Wednesday 22 July 2009

This time next year, Rodney…

I’ve always wished I could come up with a corking entrepreneurial idea that would turn me into a millionaire with minimum effort. I’ve often thought about setting up a business writing wedding speeches, for example, having successfully helped out a few best men in their hour of wisecracking need. Then I heard recently about a wish-I’d-thought-of-it-myself service that eBays things on your behalf, saving you that frustrating queue in a piss-fragranced post office. But this weekend I came up with the holy grail – and this one, I reckon, has really got legs.

It was at the Race For Life. (£2,400 raised; 45 minute finish… step aside, Nell McAndrew.) With the event being in aid of Cancer Research UK, each participant was sent a sign to wear on their back, with space to write a dedication for whoever they were racing for life for. Some people raced for their parents, some for their children, some for their patients, some for themselves. In absence of anyone else to race for, my sign stated that my Race For Life was being done for, well, me.

Now, I appreciate that these signs are designed for moving, poignant dedications, often to loved ones lost through cancer. And in no way do I wish to undermine the seriousness of that. (Hell, I’ve seen more than a lifetime’s worth of that kind of seriousness.) But let me just say this. If ever The Bullshit does get the better of me (it won’t, like – I’m just being hypothetical), and you choose to run the Race For Life in my memory… for God’s sake, get your dedication grammatically correct, will you? Let me give you a few examples.

I race for life for…
‘Evry1 whose suffering with cancer’
‘Mum. Your always with me.’
‘Anyone effected by cancer.’
‘Grandad. Evie love’z you.’

I wish I could tell you I was making this up. I swear, you could hear the tuts from heaven.
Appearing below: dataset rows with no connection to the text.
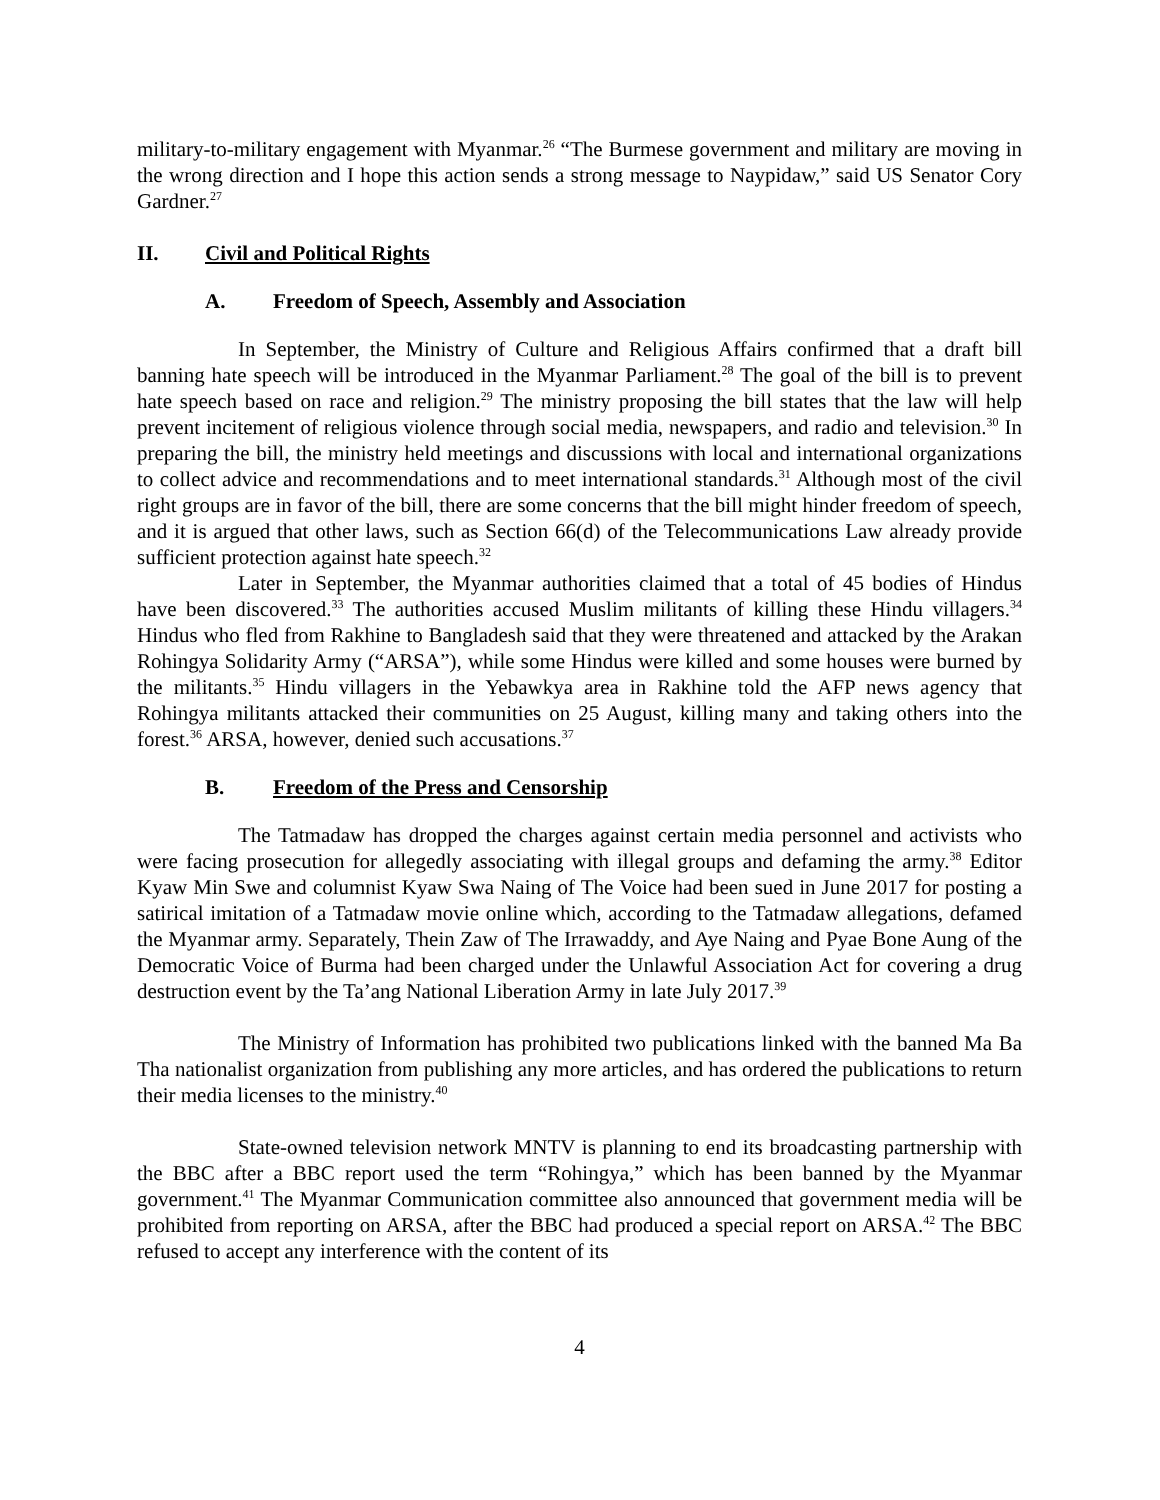military-to-military engagement with Myanmar.<sup>26</sup> “The Burmese government and military are moving in the wrong direction and I hope this action sends a strong message to Naypidaw,” said US Senator Cory Gardner.<sup>27</sup>
II. Civil and Political Rights
A. Freedom of Speech, Assembly and Association
In September, the Ministry of Culture and Religious Affairs confirmed that a draft bill banning hate speech will be introduced in the Myanmar Parliament.<sup>28</sup> The goal of the bill is to prevent hate speech based on race and religion.<sup>29</sup> The ministry proposing the bill states that the law will help prevent incitement of religious violence through social media, newspapers, and radio and television.<sup>30</sup> In preparing the bill, the ministry held meetings and discussions with local and international organizations to collect advice and recommendations and to meet international standards.<sup>31</sup> Although most of the civil right groups are in favor of the bill, there are some concerns that the bill might hinder freedom of speech, and it is argued that other laws, such as Section 66(d) of the Telecommunications Law already provide sufficient protection against hate speech.<sup>32</sup>
Later in September, the Myanmar authorities claimed that a total of 45 bodies of Hindus have been discovered.<sup>33</sup> The authorities accused Muslim militants of killing these Hindu villagers.<sup>34</sup> Hindus who fled from Rakhine to Bangladesh said that they were threatened and attacked by the Arakan Rohingya Solidarity Army (“ARSA”), while some Hindus were killed and some houses were burned by the militants.<sup>35</sup> Hindu villagers in the Yebawkya area in Rakhine told the AFP news agency that Rohingya militants attacked their communities on 25 August, killing many and taking others into the forest.<sup>36</sup> ARSA, however, denied such accusations.<sup>37</sup>
B. Freedom of the Press and Censorship
The Tatmadaw has dropped the charges against certain media personnel and activists who were facing prosecution for allegedly associating with illegal groups and defaming the army.<sup>38</sup> Editor Kyaw Min Swe and columnist Kyaw Swa Naing of The Voice had been sued in June 2017 for posting a satirical imitation of a Tatmadaw movie online which, according to the Tatmadaw allegations, defamed the Myanmar army. Separately, Thein Zaw of The Irrawaddy, and Aye Naing and Pyae Bone Aung of the Democratic Voice of Burma had been charged under the Unlawful Association Act for covering a drug destruction event by the Ta’ang National Liberation Army in late July 2017.<sup>39</sup>
The Ministry of Information has prohibited two publications linked with the banned Ma Ba Tha nationalist organization from publishing any more articles, and has ordered the publications to return their media licenses to the ministry.<sup>40</sup>
State-owned television network MNTV is planning to end its broadcasting partnership with the BBC after a BBC report used the term “Rohingya,” which has been banned by the Myanmar government.<sup>41</sup> The Myanmar Communication committee also announced that government media will be prohibited from reporting on ARSA, after the BBC had produced a special report on ARSA.<sup>42</sup> The BBC refused to accept any interference with the content of its
4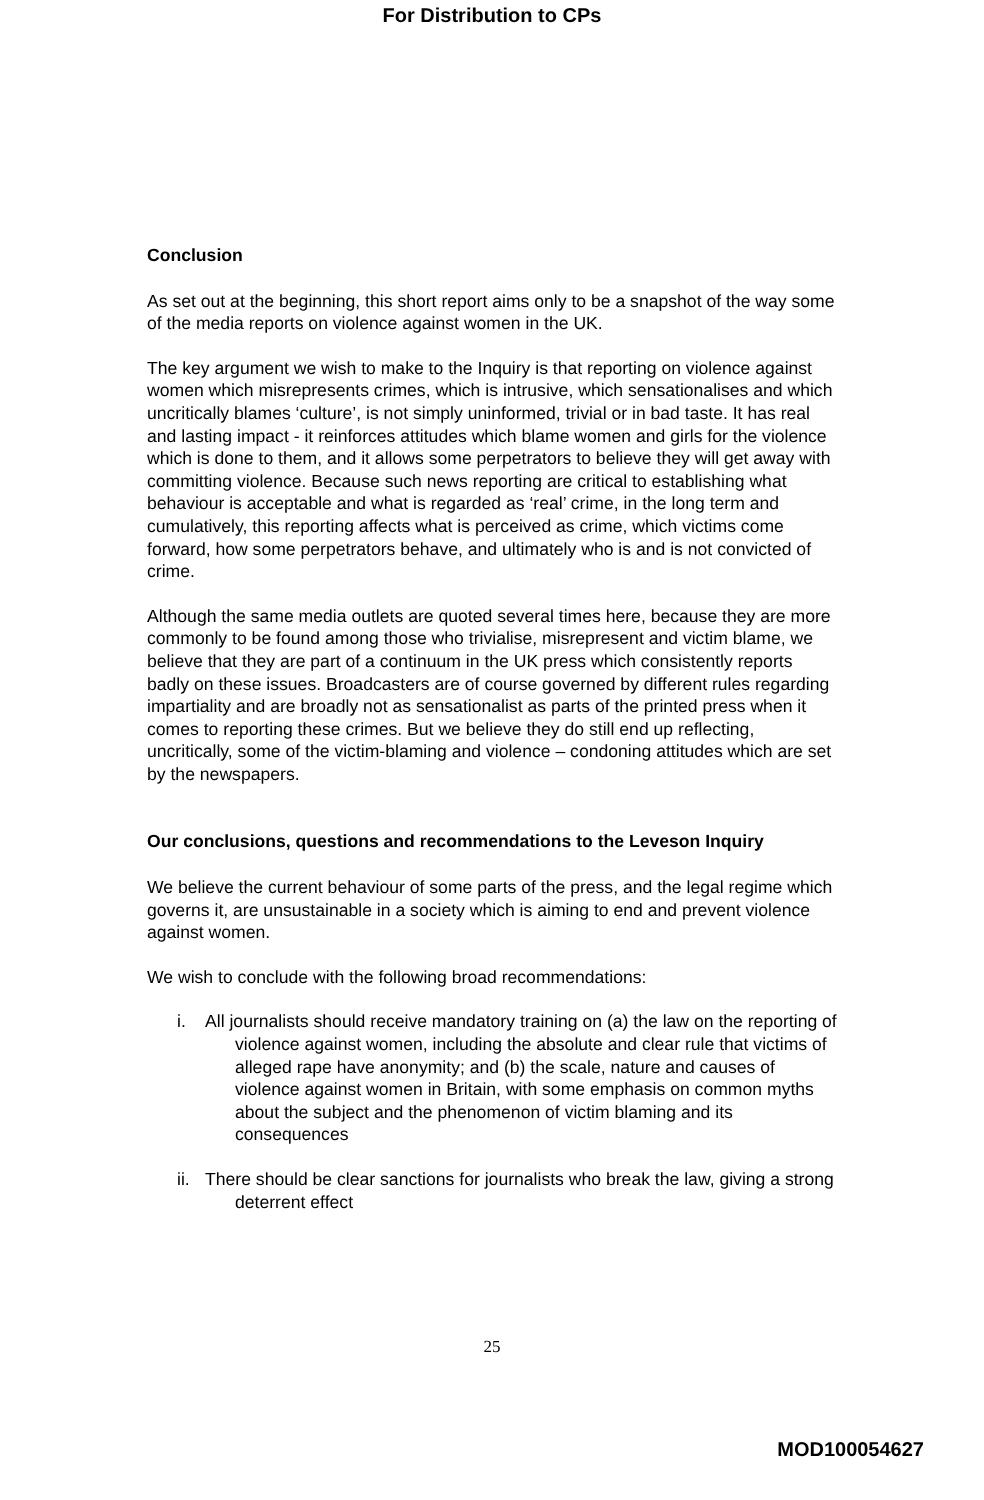For Distribution to CPs
Conclusion
As set out at the beginning, this short report aims only to be a snapshot of the way some of the media reports on violence against women in the UK.
The key argument we wish to make to the Inquiry is that reporting on violence against women which misrepresents crimes, which is intrusive, which sensationalises and which uncritically blames ‘culture’, is not simply uninformed, trivial or in bad taste. It has real and lasting impact - it reinforces attitudes which blame women and girls for the violence which is done to them, and it allows some perpetrators to believe they will get away with committing violence. Because such news reporting are critical to establishing what behaviour is acceptable and what is regarded as ‘real’ crime, in the long term and cumulatively, this reporting affects what is perceived as crime, which victims come forward, how some perpetrators behave, and ultimately who is and is not convicted of crime.
Although the same media outlets are quoted several times here, because they are more commonly to be found among those who trivialise, misrepresent and victim blame, we believe that they are part of a continuum in the UK press which consistently reports badly on these issues. Broadcasters are of course governed by different rules regarding impartiality and are broadly not as sensationalist as parts of the printed press when it comes to reporting these crimes. But we believe they do still end up reflecting, uncritically, some of the victim-blaming and violence – condoning attitudes which are set by the newspapers.
Our conclusions, questions and recommendations to the Leveson Inquiry
We believe the current behaviour of some parts of the press, and the legal regime which governs it, are unsustainable in a society which is aiming to end and prevent violence against women.
We wish to conclude with the following broad recommendations:
i. All journalists should receive mandatory training on (a) the law on the reporting of violence against women, including the absolute and clear rule that victims of alleged rape have anonymity; and (b) the scale, nature and causes of violence against women in Britain, with some emphasis on common myths about the subject and the phenomenon of victim blaming and its consequences
ii. There should be clear sanctions for journalists who break the law, giving a strong deterrent effect
25
MOD100054627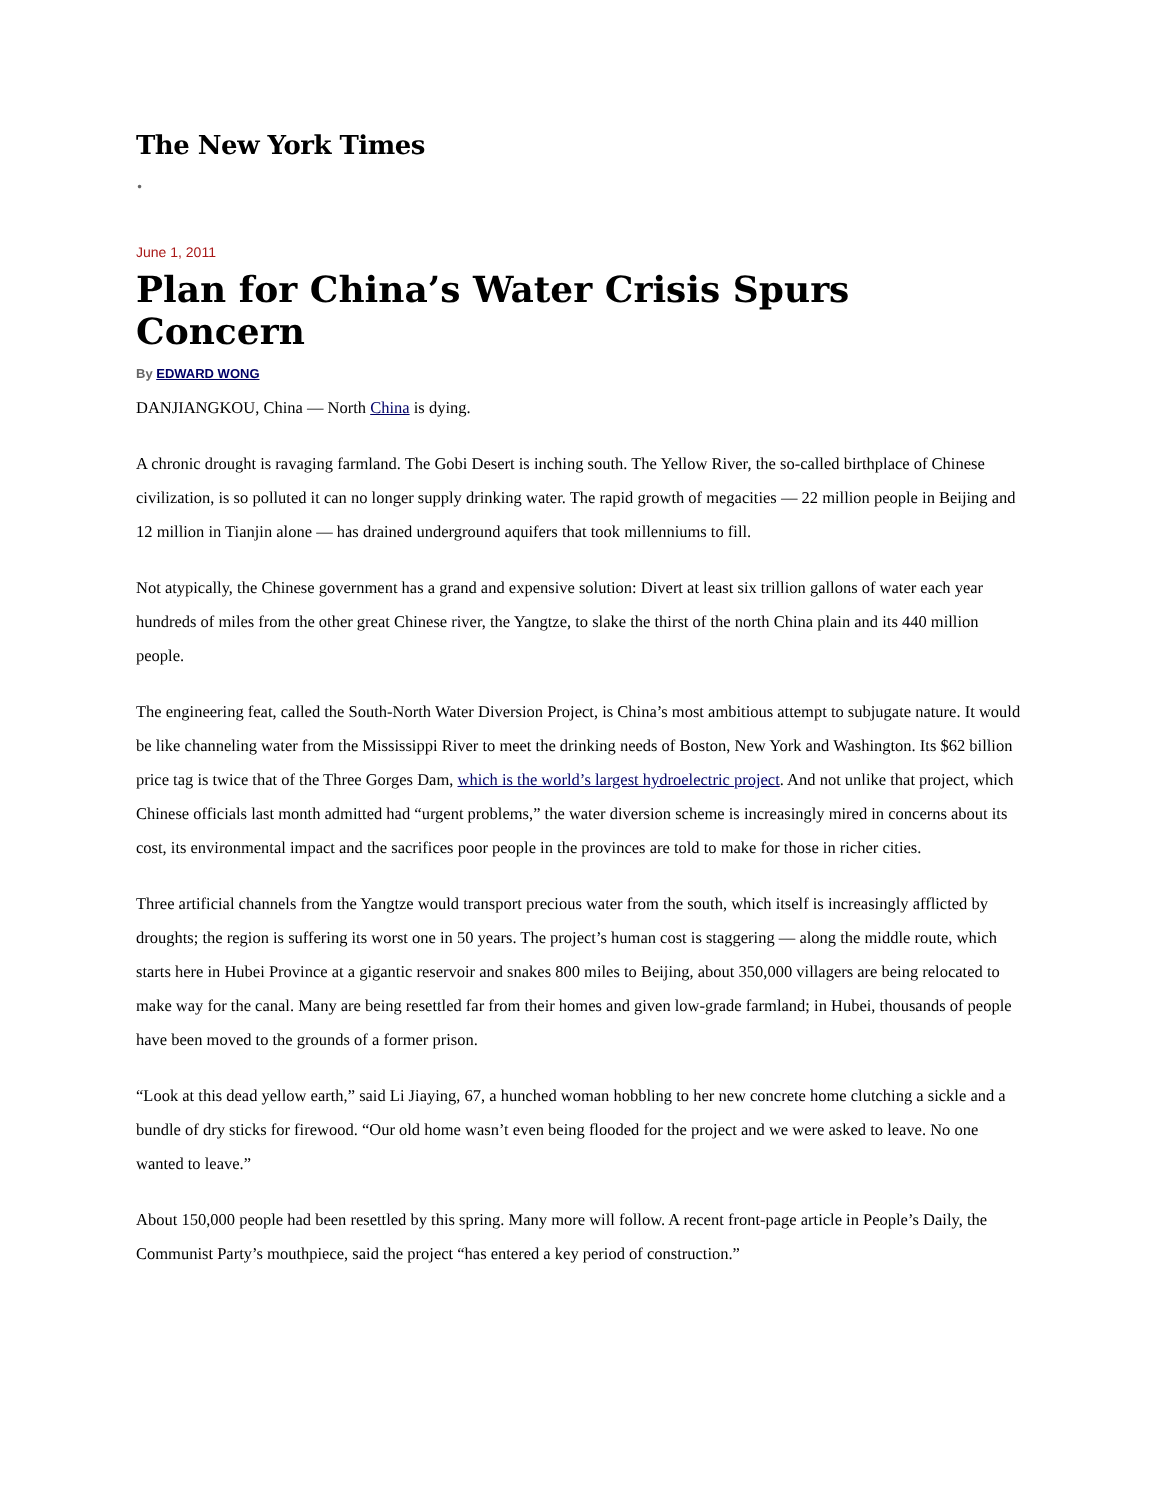The New York Times
•
June 1, 2011
Plan for China’s Water Crisis Spurs Concern
By EDWARD WONG
DANJIANGKOU, China — North China is dying.
A chronic drought is ravaging farmland. The Gobi Desert is inching south. The Yellow River, the so-called birthplace of Chinese civilization, is so polluted it can no longer supply drinking water. The rapid growth of megacities — 22 million people in Beijing and 12 million in Tianjin alone — has drained underground aquifers that took millenniums to fill.
Not atypically, the Chinese government has a grand and expensive solution: Divert at least six trillion gallons of water each year hundreds of miles from the other great Chinese river, the Yangtze, to slake the thirst of the north China plain and its 440 million people.
The engineering feat, called the South-North Water Diversion Project, is China’s most ambitious attempt to subjugate nature. It would be like channeling water from the Mississippi River to meet the drinking needs of Boston, New York and Washington. Its $62 billion price tag is twice that of the Three Gorges Dam, which is the world’s largest hydroelectric project. And not unlike that project, which Chinese officials last month admitted had “urgent problems,” the water diversion scheme is increasingly mired in concerns about its cost, its environmental impact and the sacrifices poor people in the provinces are told to make for those in richer cities.
Three artificial channels from the Yangtze would transport precious water from the south, which itself is increasingly afflicted by droughts; the region is suffering its worst one in 50 years. The project’s human cost is staggering — along the middle route, which starts here in Hubei Province at a gigantic reservoir and snakes 800 miles to Beijing, about 350,000 villagers are being relocated to make way for the canal. Many are being resettled far from their homes and given low-grade farmland; in Hubei, thousands of people have been moved to the grounds of a former prison.
“Look at this dead yellow earth,” said Li Jiaying, 67, a hunched woman hobbling to her new concrete home clutching a sickle and a bundle of dry sticks for firewood. “Our old home wasn’t even being flooded for the project and we were asked to leave. No one wanted to leave.”
About 150,000 people had been resettled by this spring. Many more will follow. A recent front-page article in People’s Daily, the Communist Party’s mouthpiece, said the project “has entered a key period of construction.”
But there’s a business idea in this, no? Surely, beside the Cancer Research merchandise stall and the portaloos and the burger van, there’s space for a proofreading service? In fact, screw money-making – I’d gladly do it for nowt.

That said, though, I fear it would make for a far less entertaining race. And, believe me, it wasn’t half entertaining. Because it was those signs – as well as the cheering onlookers, the kind pats on my back and the frankly terrifying volume of pink tutus – that got me round. Besides, who am I to change such a terrific event that does so much to assist a hugely important charity? In fact, the Race For Life is so terrific that I’ll be doing it again next year. And, provided there’s been no return of The Bullshit, I’ll be racing with a different dedication on my back. In 2010, I think, I’ll race for life for: ‘Evry1 who helped 2 get me thru da Bullshit. Your the best.’


Unknown said...

You bloody dare, Mrs. Lynch and I'll lynch you!!!!!!

Ps. I'll do it with you. Then we can go out for a lovely slap up meal afterwards to make up of all those lost calories.

Anonymous said...

Once again, one of your post totally made my day. Thanks! Things like these annoy me just as well. I get typos or anything in a blog comment, which you might type in a hurry and not proof-read thoroughly (putting this in just in case someone finds one in this comment).
But to find these mistakes in dedications or something like menus, ads, signs or anything remotely official is either cracking me up or pissing me off (depending on the mood I'm in when I see it)

Anonymous said...

No no yur da best xxx

Anonymous said...

If your hiring for more proof readers, make shure U let me no.


Freudus said...

One of the best idea's I've heard in ages. (Sorry, couldn't resist.)

Top jogging, Lis. x

Anonymous said...

Do it for nowt indeed. Reader, she does it to her mates. No1 is safe.

Can we all do it next year? In 45 mins with logos on our T shirts?

Miss you LA girl x

Kate (aka Nose in a book) said...

Oh please do! I walk around museums wanting to proof read their information boards but those Race for Life signs are on telly!

Also: did you feel weird saying you were running for yourself? I'm doing that next month (for Lupus UK) and I feel odd about it...

Lisa Lynch said...

Hey Kate,

Aye, I did at first, but then I figured sod it. I had nobody else to run for, really, and after seeing those signs, I realised that keeping your dedication to yourself might be the kindest thing you could do...

Nice work on the run, by the way! All the best with it.

Head down, iPod on, tons of water (and loads of jaffa cakes before you start).